Jun 25, 2018 - Economy

AT&T to acquire ad tech firm AppNexus

Photo by Roberto Machado Noa/LightRocket/Getty Images

AT&T has announced it will acquire AppNexus, one of the largest privately-owned ad exchanges. Terms of the deal were not disclosed, but The Wall Street Journal reports that the price tag is around $1.6 billion.

Why it matters: The acquisition will help AT&T build its automated digital advertising business that could compete with Google and Facebook’s massive duopoly.

What is AppNexus? AppNexus is a digital ad exchange — or a company that uses technology to optimize automated advertising bidding across digital properties, like websites and apps. Its main competitors are other ad tech companies that experienced high periods of growth between 2011 and 2013, like PubMatic and Criteo.

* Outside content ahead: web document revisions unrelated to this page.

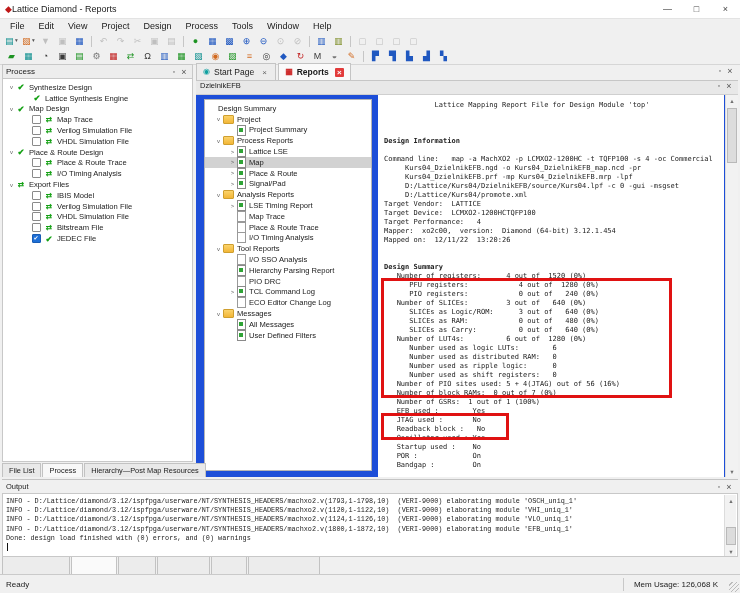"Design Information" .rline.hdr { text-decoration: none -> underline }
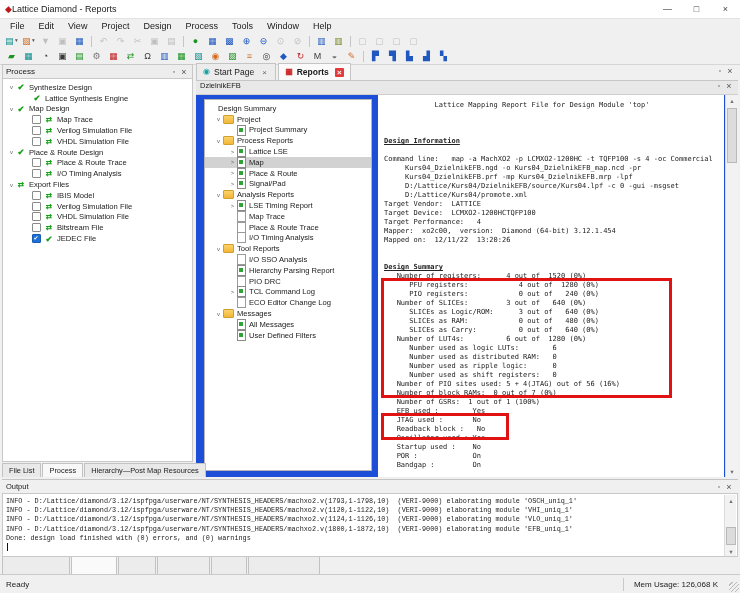"PIO registers: 0 out of" div.rline { html: <div> PIO registers: 0 out of 240 (0%)</div> -> none }
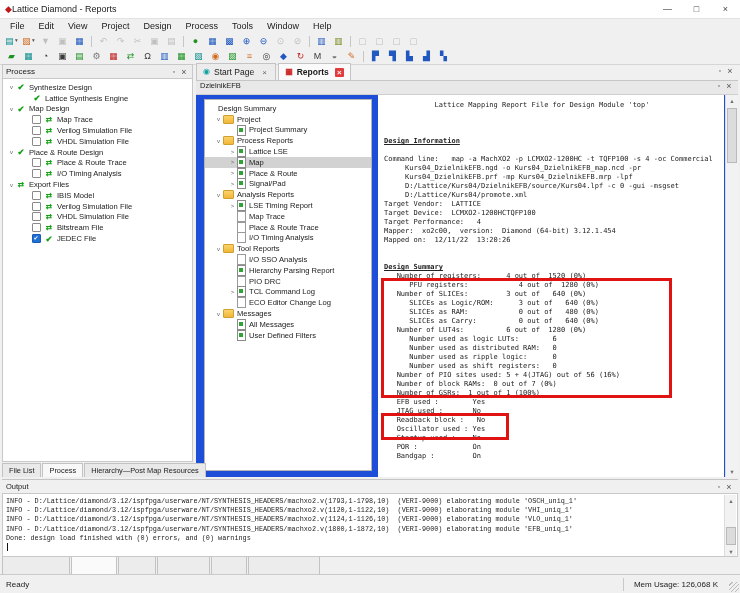"Messages" div.trow { html: <div> <span>v</span> <span></span> <span>Messages</span> </div> -> none }
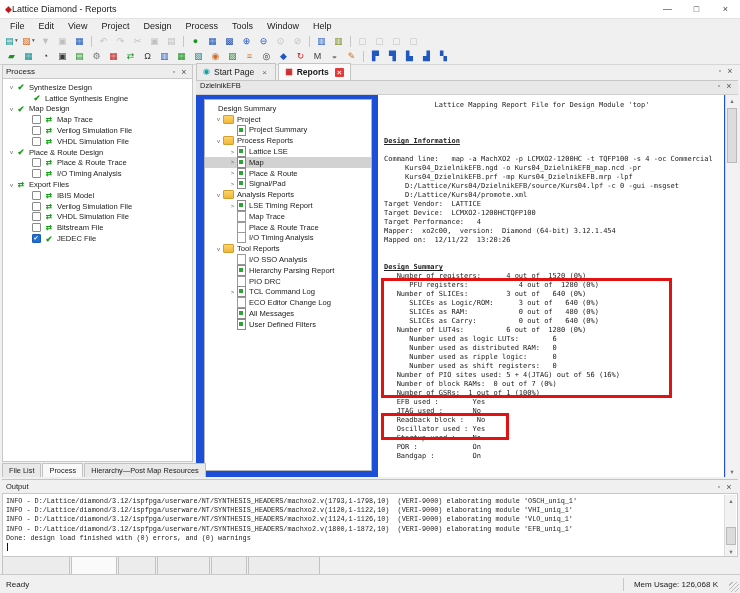"User Defined Filters" div.trow { html: <div> <span></span> <span></span> <span>User Defined Filters</span> </div> -> none }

  • "The fit was so good with the assets that AT&T has and has acquired," says venture capitalist and AppNexus director Mike Tyrrell, who adds that deal likely would not have happened had AT&T been unable to complete its purchase of Time Warner.

The backstory: There were reports last year that AppNexus, like some of its ad tech rivals, would go public. Many have instead sought buyers in a harsh ad tech landscape. Other tech companies, like Salesforce and Oracle, have recently invested in ad tech companies valued at roughly $850 million.

The company will become a part of the growing ad stack being developed by AT&T advertising and analytics CEO Brian Lesser. Cheddar first reported that AT&T was eyeing the acquisition last week.

  • AT&T says it reaches 170 million unique direct-to-consumer connections across AT&T-specific wireless, video and broadband.
  • It has 15 million addressable television households, or houses that can be targeted with with digital ads.

The big picture: AT&T recently closed an $85 billion deal to buy Time Warner and developing a digital advertising business was a big part of its pursuit of the content company. AT&T hopes an automated ad business will bring it a new revenue stream that can help subsidize pay TV losses as more people cut the cord.